H -- Hunter. Biden's son, whose business dealings in Ukraine are a lightning rod for Trump accusations that the family is corrupt.  

I -- Intubation. The act of putting a seriously ill Covid patient on a respirator.

J -- Joe, as in Sleepy. Trump's way of dismissing Biden, 77, as not mentally alert. Trump is 74.

K -- Kamala, as in Harris. She has made history as the first woman of color on a major US presidential ticket. 

L -- "Lock him up." Trump likes to get crowds at rallies chanting this about Biden, claiming he is crooked. In 2016, Trump and his supporters yelled this about Hillary Clinton.

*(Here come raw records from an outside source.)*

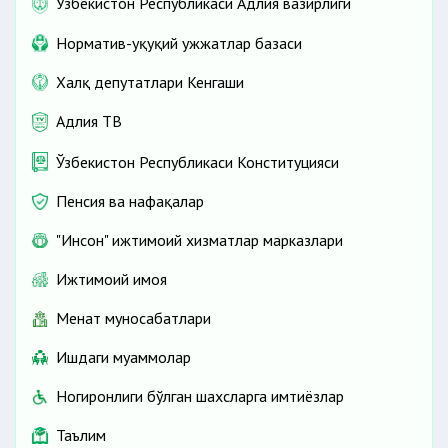
Ўзбекистон Республикаси Адлия вазирлиги
Норматив-ҳуқуқий ҳужжатлар базаси
Халқ депутатлари Кенгаши
Адлия ТВ
Ўзбекистон Республикаси Конституцияси
Пенсия ва нафақалар
"Инсон" ижтимоий хизматлар марказлари
Ижтимоий ҳимоя
Меҳнат муносабатлари
Ишдаги муаммолар
Ногиронлиги бўлган шахсларга имтиёзлар
Таълим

M -- Masks. Trump often mocks people who wear them to fight Covid-19, like Biden. Masks are a fulcrum of America's deep political divide.

N -- Nomination, to the US Supreme Court. Amy Coney Barrett, Trump's base-pleasing choice, won approval a week before the election, boosting the conservative majority on the bench.

O -- (Barack) Obama. Remember him? The former president is now campaigning for his former vice president.    

P -- Pandemic. 

Q -- QAnon. A bizarre right-wing conspiracy theory that Trump avoids disavowing.

R -- Russia. It is meddling to hurt Trump's election rival, just as it did in 2016, US intelligence agencies say.

S -- "(Will you) shut up, man." The zinger that Biden hurled at Trump in the first, raucous presidential debate after the president would not stop interrupting him.

T -- Tell all. As in insider memoirs about Trump, including one by an estranged niece who calls him a text-book narcissist and danger to the country.  

U -- Ukraine. The ex-Soviet republic that Trump tried to persuade to dig up dirt on Biden and help Trump win reelection. He was impeached for this but acquitted. This now seems like quaint, ancient history. 

V -- Vaccine. For Covid-19. Seemingly Trump's only hope for ending the pandemic. He wanted one ready by Election Day.

W -- Walter Reed. The military hospital outside Washington where Trump was treated for Covid-19.

X -- (E)xperts. Trump says he has no need for them. "I have a gut, and my gut tells me more sometimes than anybody else's brain can ever tell me," he once said.

Y -- Yuge. The New Yorker Trump's way of pronouncing the word huge, which he says a lot, as in, "I'm not a huge believer in the global warming phenomenon."

Z -- Zoom. The way many politicians -- but not Trump -- talk to people these days, just like the rest of us.